Da Emiliano a Toti, dalla Puglia alla Liguria la magistratura ha calato il suo asso anche su questa tornata elettorale. Un caso? Forse sì. Forse è solamente il fato che ha deciso la singolare coincidenza tra la chiusura di un’indagine iniziata ben 4 anni fa – parliamo dell’inchiesta genovese che ha portato il governatore Giovanni Toti ai domiciliari – e la vigilia di un voto europeo dal grande significato politico.
Come del resto sono state casuali e non volute le indagini pre-elettorali che nel recente passato hanno travolto Mario Oliverio in Calabria, Vincenzo De Luca in Campania, Marcello Pittella in Basilicata, Attilio Fontana in Lombardia, Vasco Errani in Emilia, Christian Solinas in Sardegna e tanti, tanti altri. Insomma, l’elenco di queste “singolari casualità” è davvero lungo, tanto che viene il sospetto che non si tratti solo di fato. E se è vero che a pensar male – come suggeriva buonanima Giulio Andreotti – si fa peccato, è pure vero che spesso ci si “azzecca”.

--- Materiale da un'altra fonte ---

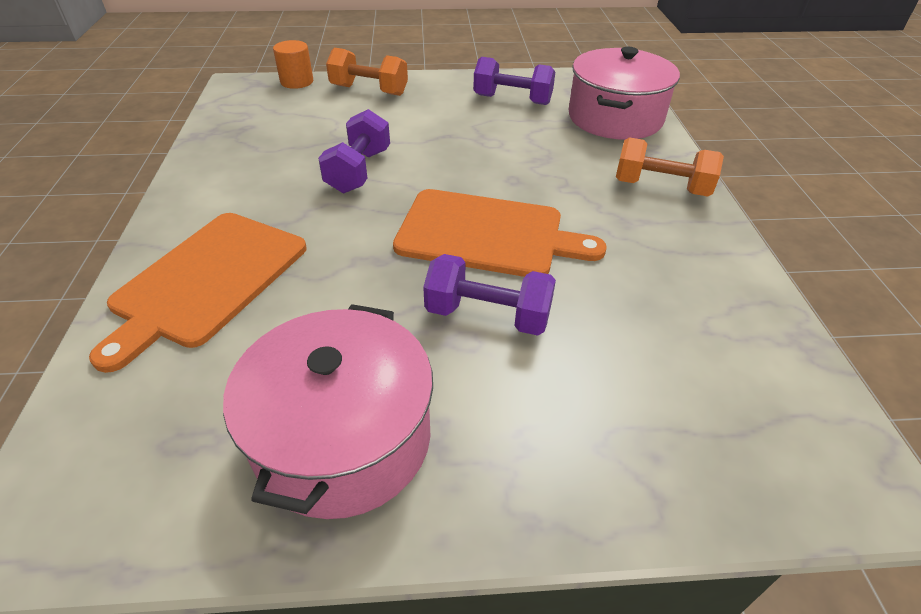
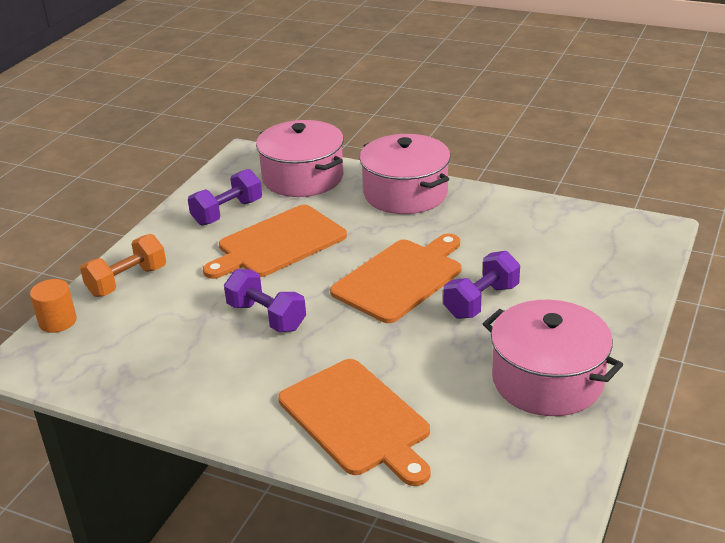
camera: 60 degrees left, 10 degrees down
(486, 140) = (278, 243): none -> orange cutting board
(661, 187) = (405, 193): orange dumbbell -> pink pot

Il fatto è che la nostra magistratura, la nostra politica, e persino la nostra società civile, sono ancora prigioniere dello schema tangentopoli. Dal ’92 a oggi, dall’esplosione di “Mani pulite” alla presunta “connection” ligure, l’Italia appare incastrata dentro quel modello, quella relazione malata tra politica, Procure e “paese reale”.
I partiti, ridotti a meri comitati elettorali, hanno infatti delegato alla magistratura il controllo etico delle proprie candidature. E del resto la cosiddetta black-list che ogni anno sforna l’Antimafia, ovvero la lista dei cosiddetti “impresentabili”, è la dimostrazione più clamorosa di questa delega in bianco. La nostra commissione parlamentare Antimafia, ridotta a ruolo di questura, ha rinunciato da anni alla comprensione profonda del fenomeno mafioso e ormai non fa altro che ispezionare il casellario giudiziario di ogni singolo candidato segnalandone l’“impresentabilità” sulla base di un’indagine o, addirittura, di una semplice informativa.
E in tutto questo, di fronte all’evidente sfondamento di alcune Procure nel campo della politica, i partiti si dividono, litigano come i polli manzoniani di Renzo.

Come altro interpretare le scene di giubilo del centrodestra di fronte alle disgrazie pugliesi del governatore Michele Emiliano e del sindaco di Bari Antonio Decaro? E come altro leggere, d’altro canto, le parole di malcelata e indignata soddisfazione da parte del Pd e dei 5 Stelle di fronte all’arresto di Giovanni Toti? Volete un esempio? In attesa del primo interrogatorio del governatore ligure, l’ex premier Giuseppe Conte ha già espresso la propria personalissima condanna: «Gli arresti in Liguria confermano che c’è una questione morale ancora aperta, Toti ne tragga le conseguenze».
L’unica voce dissonante arriva dalla renziana Raffaella Paita. Forse per il fatto che lei un’indagine mediatica l’ha subita sulla propria pelle – fu accusata e poi assolta nell’inchiesta sulle alluvioni in Liguria – Paita ha infatti dichiarato che lei avrebbe voluto sconfiggere Toti politicamente e non giudiziariamente. Chapeau.
Ma è una voce dissonante, isolata, la gran parte della politica è miope, ha il fiato corto. Cavalcando le altrui disgrazie giudiziarie, la nostra politica conferma quello schema malato, avalla la propria “soggezione psicologica” nei confronti di alcuni magistrati.
Sogniamo un paese in cui maggioranza e opposizione abbiano la forza e la caratura di invocare la presunzione di innocenza anche nei confronti del peggior avversario politico. Non è fair play ma senso delle istituzioni, conoscenza del diritto e, hai visto mai, rispetto della nostra Costituzione. Ma forse è chiedere troppo.